Exercise objective :: Give back exactly the lines from the one holding "SSRBCs but not" to the last line of the entries, both included, and nothing more.

[Saved data entries]
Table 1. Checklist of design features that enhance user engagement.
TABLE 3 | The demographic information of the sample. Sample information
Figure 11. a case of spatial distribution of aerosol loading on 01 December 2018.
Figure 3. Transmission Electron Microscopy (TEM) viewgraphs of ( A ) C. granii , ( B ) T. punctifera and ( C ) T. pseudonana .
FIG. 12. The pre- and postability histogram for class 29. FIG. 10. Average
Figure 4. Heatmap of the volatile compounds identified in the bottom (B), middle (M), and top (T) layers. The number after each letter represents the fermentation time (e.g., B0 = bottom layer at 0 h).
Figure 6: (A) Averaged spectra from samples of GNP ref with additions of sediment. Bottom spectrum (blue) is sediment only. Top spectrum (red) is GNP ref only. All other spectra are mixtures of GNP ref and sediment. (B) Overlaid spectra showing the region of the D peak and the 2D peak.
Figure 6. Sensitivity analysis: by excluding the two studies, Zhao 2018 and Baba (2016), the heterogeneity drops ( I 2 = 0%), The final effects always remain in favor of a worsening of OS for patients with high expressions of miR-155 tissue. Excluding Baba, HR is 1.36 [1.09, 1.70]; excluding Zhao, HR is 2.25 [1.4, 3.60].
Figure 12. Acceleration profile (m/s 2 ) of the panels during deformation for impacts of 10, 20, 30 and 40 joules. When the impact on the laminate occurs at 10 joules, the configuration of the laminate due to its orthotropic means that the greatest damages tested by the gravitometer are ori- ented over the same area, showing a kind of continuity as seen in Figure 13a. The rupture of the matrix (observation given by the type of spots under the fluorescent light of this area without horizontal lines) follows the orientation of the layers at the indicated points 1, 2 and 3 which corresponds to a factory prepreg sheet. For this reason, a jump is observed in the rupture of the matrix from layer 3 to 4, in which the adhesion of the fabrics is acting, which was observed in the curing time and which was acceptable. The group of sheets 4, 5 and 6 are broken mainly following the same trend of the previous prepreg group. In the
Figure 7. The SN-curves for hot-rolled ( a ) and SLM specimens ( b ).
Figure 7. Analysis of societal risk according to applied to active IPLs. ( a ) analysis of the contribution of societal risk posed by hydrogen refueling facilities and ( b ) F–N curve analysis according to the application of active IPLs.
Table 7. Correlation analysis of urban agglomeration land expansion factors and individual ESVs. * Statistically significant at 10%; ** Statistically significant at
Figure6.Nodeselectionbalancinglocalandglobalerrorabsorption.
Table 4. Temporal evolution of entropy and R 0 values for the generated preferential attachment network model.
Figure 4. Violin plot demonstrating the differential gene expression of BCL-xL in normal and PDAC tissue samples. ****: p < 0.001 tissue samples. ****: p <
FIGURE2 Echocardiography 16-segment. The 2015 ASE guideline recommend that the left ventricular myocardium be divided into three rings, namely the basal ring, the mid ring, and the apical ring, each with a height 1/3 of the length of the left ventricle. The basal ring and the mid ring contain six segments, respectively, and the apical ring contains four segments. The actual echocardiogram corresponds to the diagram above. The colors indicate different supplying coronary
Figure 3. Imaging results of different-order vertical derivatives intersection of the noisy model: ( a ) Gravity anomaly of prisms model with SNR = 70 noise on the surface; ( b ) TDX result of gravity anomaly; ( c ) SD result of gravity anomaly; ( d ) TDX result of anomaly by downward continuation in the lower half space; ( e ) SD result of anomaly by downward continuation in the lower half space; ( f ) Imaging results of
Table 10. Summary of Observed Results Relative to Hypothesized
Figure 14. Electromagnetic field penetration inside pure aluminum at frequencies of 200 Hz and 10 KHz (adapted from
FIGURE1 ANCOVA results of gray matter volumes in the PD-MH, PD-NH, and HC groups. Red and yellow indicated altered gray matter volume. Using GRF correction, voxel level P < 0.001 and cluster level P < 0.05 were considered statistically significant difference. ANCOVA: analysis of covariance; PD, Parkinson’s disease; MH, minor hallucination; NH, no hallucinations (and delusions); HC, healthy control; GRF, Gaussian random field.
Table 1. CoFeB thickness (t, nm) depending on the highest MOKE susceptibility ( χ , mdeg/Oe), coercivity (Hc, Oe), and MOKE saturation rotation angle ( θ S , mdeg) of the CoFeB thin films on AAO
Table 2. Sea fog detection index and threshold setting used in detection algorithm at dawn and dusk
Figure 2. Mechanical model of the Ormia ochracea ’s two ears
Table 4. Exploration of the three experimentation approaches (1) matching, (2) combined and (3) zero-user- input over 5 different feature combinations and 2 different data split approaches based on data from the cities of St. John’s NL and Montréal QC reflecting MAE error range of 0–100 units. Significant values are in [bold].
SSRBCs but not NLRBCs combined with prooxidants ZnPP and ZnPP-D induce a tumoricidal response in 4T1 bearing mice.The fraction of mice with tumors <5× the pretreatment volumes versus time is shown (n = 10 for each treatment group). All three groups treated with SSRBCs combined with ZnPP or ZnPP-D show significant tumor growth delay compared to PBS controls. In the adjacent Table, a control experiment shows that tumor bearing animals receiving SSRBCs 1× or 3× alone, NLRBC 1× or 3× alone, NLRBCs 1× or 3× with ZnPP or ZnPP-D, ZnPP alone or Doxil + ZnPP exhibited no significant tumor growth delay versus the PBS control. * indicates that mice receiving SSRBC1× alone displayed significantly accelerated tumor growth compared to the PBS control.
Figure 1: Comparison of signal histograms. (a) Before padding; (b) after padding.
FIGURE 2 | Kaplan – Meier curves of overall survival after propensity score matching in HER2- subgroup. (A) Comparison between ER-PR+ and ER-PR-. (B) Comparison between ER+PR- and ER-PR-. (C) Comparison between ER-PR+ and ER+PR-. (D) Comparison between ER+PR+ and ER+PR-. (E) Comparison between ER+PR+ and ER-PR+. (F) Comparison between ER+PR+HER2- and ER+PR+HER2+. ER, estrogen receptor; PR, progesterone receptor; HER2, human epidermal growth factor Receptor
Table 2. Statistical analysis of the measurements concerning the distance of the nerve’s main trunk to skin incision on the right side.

Response for this exercise ::
SSRBCs but not NLRBCs combined with prooxidants ZnPP and ZnPP-D induce a tumoricidal response in 4T1 bearing mice.The fraction of mice with tumors <5× the pretreatment volumes versus time is shown (n = 10 for each treatment group). All three groups treated with SSRBCs combined with ZnPP or ZnPP-D show significant tumor growth delay compared to PBS controls. In the adjacent Table, a control experiment shows that tumor bearing animals receiving SSRBCs 1× or 3× alone, NLRBC 1× or 3× alone, NLRBCs 1× or 3× with ZnPP or ZnPP-D, ZnPP alone or Doxil + ZnPP exhibited no significant tumor growth delay versus the PBS control. * indicates that mice receiving SSRBC1× alone displayed significantly accelerated tumor growth compared to the PBS control.
Figure 1: Comparison of signal histograms. (a) Before padding; (b) after padding.
FIGURE 2 | Kaplan – Meier curves of overall survival after propensity score matching in HER2- subgroup. (A) Comparison between ER-PR+ and ER-PR-. (B) Comparison between ER+PR- and ER-PR-. (C) Comparison between ER-PR+ and ER+PR-. (D) Comparison between ER+PR+ and ER+PR-. (E) Comparison between ER+PR+ and ER-PR+. (F) Comparison between ER+PR+HER2- and ER+PR+HER2+. ER, estrogen receptor; PR, progesterone receptor; HER2, human epidermal growth factor Receptor
Table 2. Statistical analysis of the measurements concerning the distance of the nerve’s main trunk to skin incision on the right side.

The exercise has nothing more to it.